> 元の文章:
”ゴスペル音楽の父” トーマス・A・ドーシー
「ゴスペル」の名付け親であり、元々はブルースマンのピアニスト「ジョージア・トム」という肩書もあり、そして生涯で1000曲以上作曲をしているコンポーザーとしての顔を持つ、まさしくゴスペルの生みの親である。
トーマス・A・ドーシーに関しては、ピアニストで作曲家ということもあり、自身がメインで歌うことは少なかった。
しかしゴスペルというジャンルを生み出し、ゴスペルを広めていったという点でもはや大功績なのはいうまでもなく、後に彼の曲をたくさんのシンガーが歌っていることからもその影響力の大きさは計り知れない。超重要な人物である。

> やること 1: ドーシーについての文章によると、ドーシーは生涯で何曲以上作曲していますか。
> やること 2: ドーシーについての文章を、最後の文のあとから引き継いで書き進めてください。

> 取り出した情報:

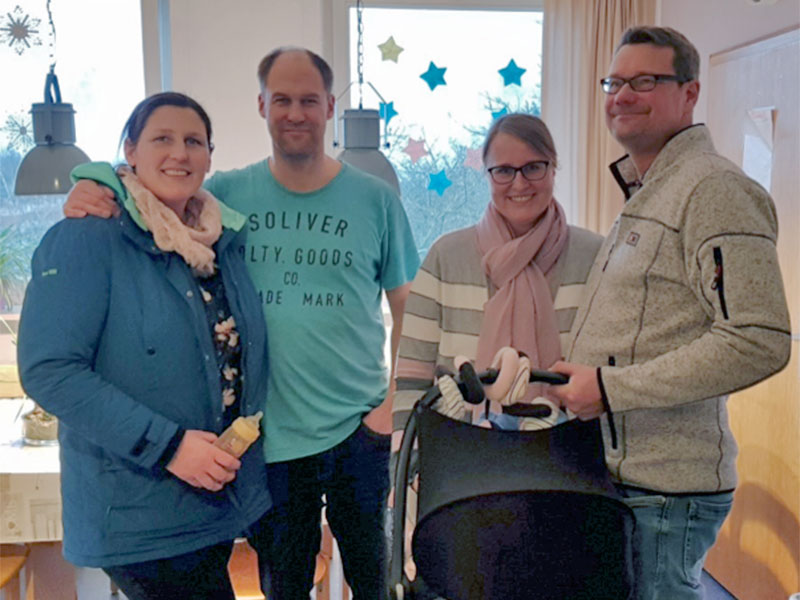
Find the location of `paper on wall`. paper on wall is located at coordinates (761, 127).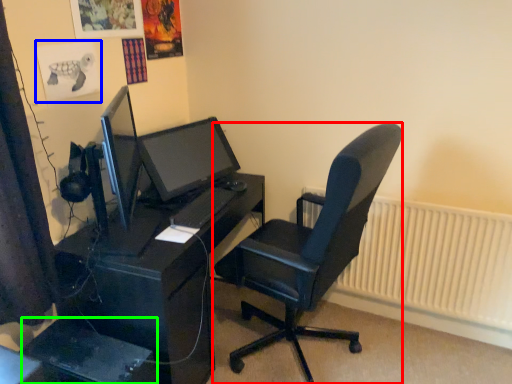
Question: Based on their relative distances, which object is nearer to chair (highlighted by a red box)? Choose from poster page (highlighted by a blue box) and computer tower (highlighted by a green box).

Choices:
 (A) poster page
 (B) computer tower

Answer: (B)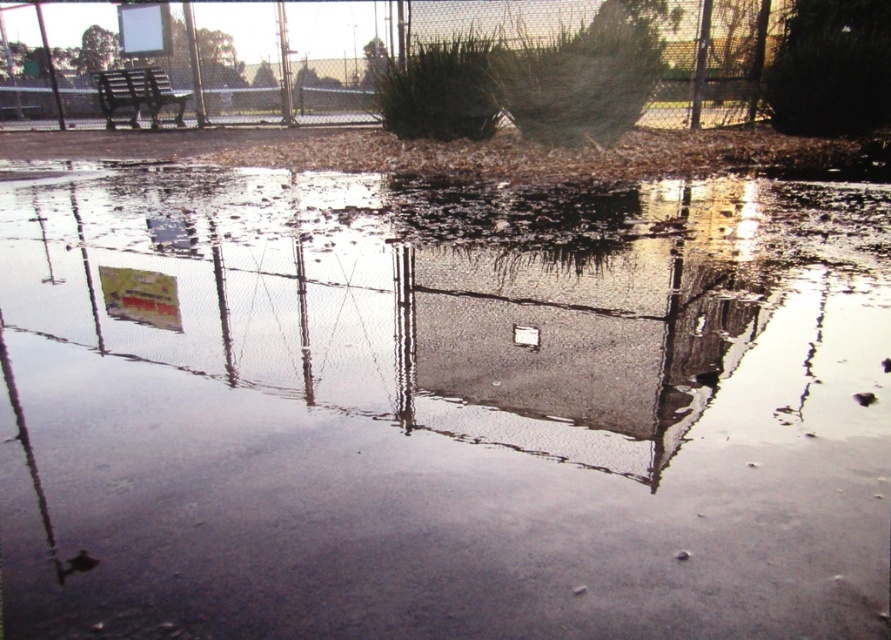
Is point (6, 29) closer to viewer compared to point (103, 115)?

That is False.

Can you confirm if metallic chain-link fence at upper center is shorter than metallic park bench at upper left?

Incorrect, metallic chain-link fence at upper center's height does not fall short of metallic park bench at upper left's.

Is point (184, 42) less distant than point (116, 76)?

Yes.

Where is `metallic chain-link fence at upper center`? This screenshot has height=640, width=891. metallic chain-link fence at upper center is located at coordinates (299, 60).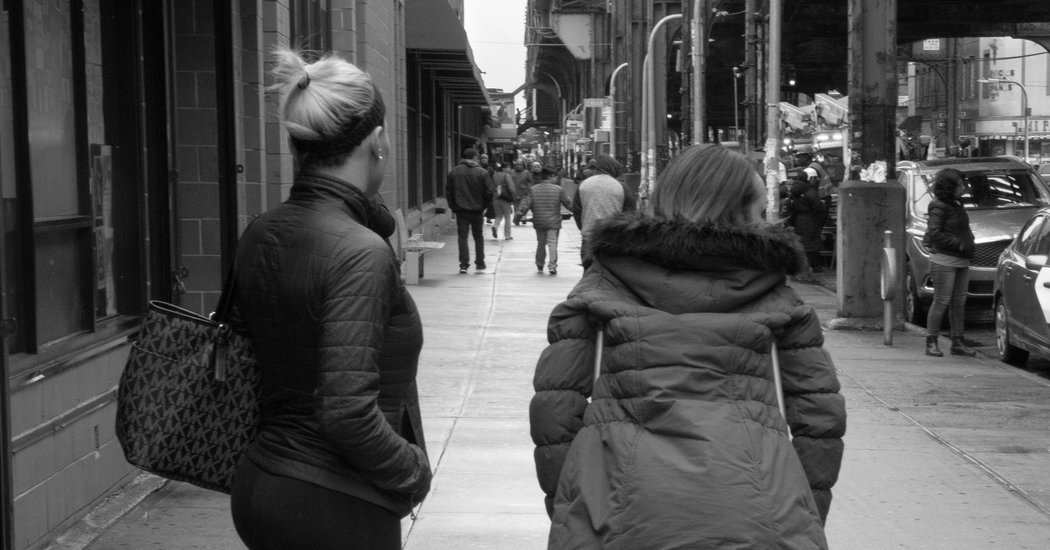
The width and height of the screenshot is (1050, 550). In order to click on bench in this screenshot , I will do `click(423, 243)`.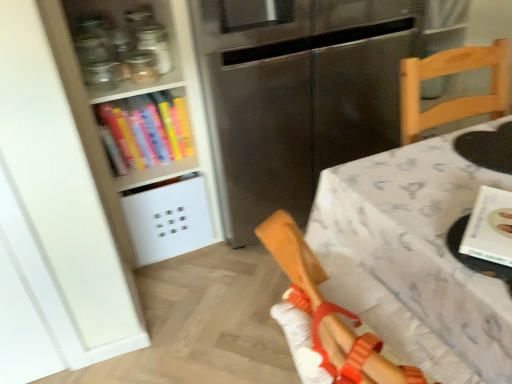
Question: Is white textured tablecloth at center shorter than stainless steel fridge at center?

Choices:
 (A) no
 (B) yes

Answer: (B)

Question: Is the position of white textured tablecloth at center more distant than that of stainless steel fridge at center?

Choices:
 (A) yes
 (B) no

Answer: (B)

Question: From a real-world perspective, is white textured tablecloth at center physically below stainless steel fridge at center?

Choices:
 (A) yes
 (B) no

Answer: (A)

Question: Is there a large distance between white textured tablecloth at center and stainless steel fridge at center?

Choices:
 (A) no
 (B) yes

Answer: (A)

Question: Considering the relative sizes of white textured tablecloth at center and stainless steel fridge at center in the image provided, is white textured tablecloth at center smaller than stainless steel fridge at center?

Choices:
 (A) yes
 (B) no

Answer: (A)

Question: Are white textured tablecloth at center and stainless steel fridge at center beside each other?

Choices:
 (A) no
 (B) yes

Answer: (A)

Question: Are white paper book at right, positioned as the 1th book in front-to-back order, and white textured tablecloth at center located far from each other?

Choices:
 (A) no
 (B) yes

Answer: (A)

Question: From a real-world perspective, is white paper book at right, positioned as the second book in back-to-front order, below white textured tablecloth at center?

Choices:
 (A) yes
 (B) no

Answer: (B)

Question: Is white textured tablecloth at center surrounded by white paper book at right, placed as the 2th book when sorted from top to bottom?

Choices:
 (A) no
 (B) yes

Answer: (A)

Question: Does white paper book at right, which ranks as the 1th book in bottom-to-top order, come in front of white textured tablecloth at center?

Choices:
 (A) yes
 (B) no

Answer: (B)

Question: Considering the relative sizes of white paper book at right, the 2th book in the left-to-right sequence, and white textured tablecloth at center in the image provided, is white paper book at right, the 2th book in the left-to-right sequence, thinner than white textured tablecloth at center?

Choices:
 (A) no
 (B) yes

Answer: (B)

Question: Does white paper book at right, the 2th book in the left-to-right sequence, have a larger size compared to white textured tablecloth at center?

Choices:
 (A) yes
 (B) no

Answer: (B)

Question: Is stainless steel fridge at center behind wooden chair at right?

Choices:
 (A) no
 (B) yes

Answer: (B)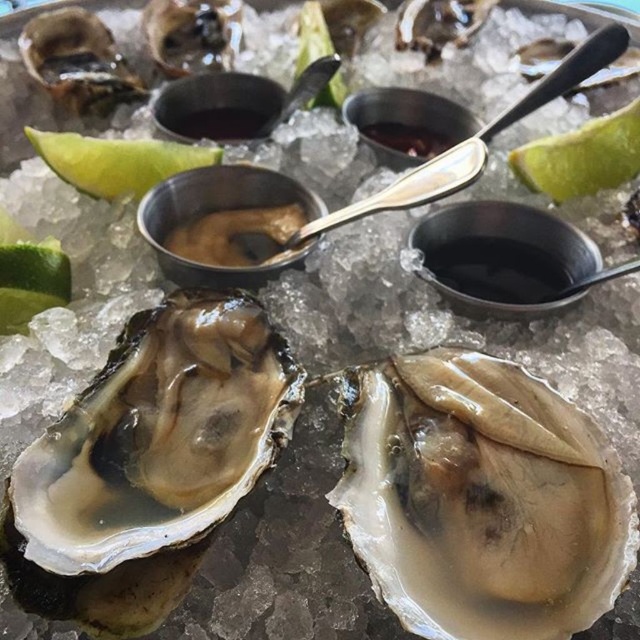
Question: Can you confirm if translucent shell oyster at center is positioned to the right of green matte lime at upper left?

Choices:
 (A) yes
 (B) no

Answer: (A)

Question: Estimate the real-world distances between objects in this image. Which object is farther from the shiny brown oyster at upper left?

Choices:
 (A) green matte lime at upper left
 (B) shiny brown shell at upper left
 (C) translucent shell oyster at center

Answer: (C)

Question: Which of the following is the farthest from the observer?

Choices:
 (A) translucent shell oyster at center
 (B) green matte lime at upper right
 (C) shiny pearl oyster at center
 (D) shiny brown oyster at upper left

Answer: (D)

Question: Is the position of shiny brown shell at upper left less distant than that of green matte lime at upper right?

Choices:
 (A) yes
 (B) no

Answer: (B)

Question: Is translucent shell oyster at center below shiny brown oyster at upper left?

Choices:
 (A) yes
 (B) no

Answer: (A)

Question: Estimate the real-world distances between objects in this image. Which object is farther from the shiny pearl oyster at center?

Choices:
 (A) shiny brown oyster at upper left
 (B) translucent shell oyster at center
 (C) green matte lime at upper left

Answer: (A)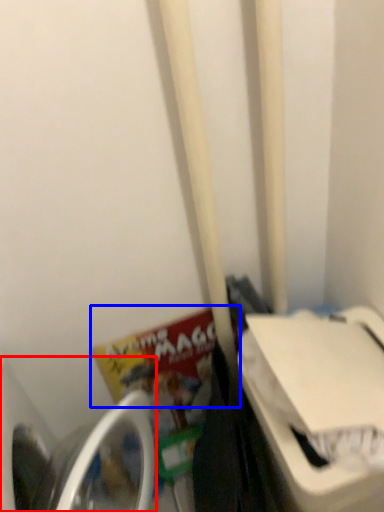
Question: Which object appears closest to the camera in this image, washing machine (highlighted by a red box) or book (highlighted by a blue box)?

Choices:
 (A) washing machine
 (B) book

Answer: (A)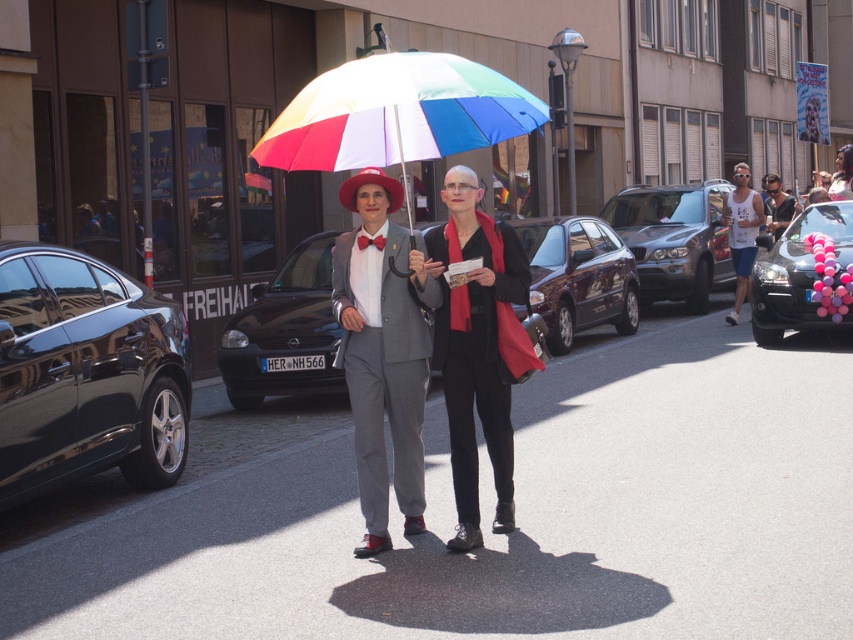
You are a pedestrian trying to cross the street where the glossy black car at left and the metallic silver suv at center are parked. Which vehicle is closer to the crosswalk?

The glossy black car at left is closer to the crosswalk because it is positioned in front of the metallic silver suv at center, meaning it is nearer to the crosswalk.

You are a photographer trying to capture both the black matte scarf at center and the shiny dark brown hatchback at center in a single shot. Given their size difference, which object will appear smaller in the photo?

The black matte scarf at center will appear smaller in the photo because it has a smaller size compared to the shiny dark brown hatchback at center.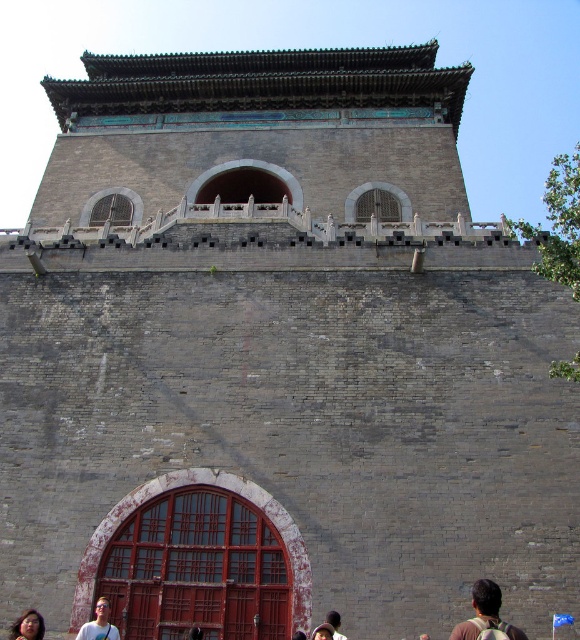
You are a traveler carrying both the brown backpack at lower center and the brown leather backpack at lower center. You need to pass through a narrow doorway that only allows one backpack at a time. Which backpack should you leave behind to ensure you can carry the other through the doorway?

The brown leather backpack at lower center is smaller in size compared to the brown backpack at lower center. To ensure passage through the narrow doorway, you should leave the larger brown backpack at lower center behind and carry the smaller brown leather backpack at lower center through the doorway.

You are a tourist visiting this historical site and have both a brown leather backpack at lower center and a brown leather hat at lower center with you. Which item would block your view more if you were to place them in front of you at the same position?

The brown leather backpack at lower center is much taller than the brown leather hat at lower center, so placing the backpack would block your view more.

> 答え 1: 1000曲以上です。

> 答え 2:
ここでは、トーマスがゴスペルを作っていった流れと、外せない代表曲を少し紹介する程度になってしまうが、ゴスペルを語る上では知っておかなくてはならないと思うので、書いておきたい。
なお、そういうワケで曲紹介を必要なものに絞っているため、ランキング形式にはしていない。
ゴスペルの誕生
トーマスは父親が牧師で、幼い頃から教会に入り浸っており、母親が演奏することもあって家にオルガンがあり、宗教と音楽に囲まれて育った。
10代半ば頃は、黒人の社交場である「ジューク・ジョイント」などの夜の盛り場でピアノを弾いていた。この頃からブルースを知るようになる。
その後、10代の後半になると、よりよい生活を求めてシカゴへ移動した。
トーマスは「トーマス・A・ドーシー」として賛美歌などをレパートリーとしてやっていくつもりであったが、経済的にはかなりしんどかったようである。
そんな事情もあって、しばらくは「ジョージア・トム」という名で世俗的なブルースマンとしてキャリアを積み、シカゴでは名が通るようになった。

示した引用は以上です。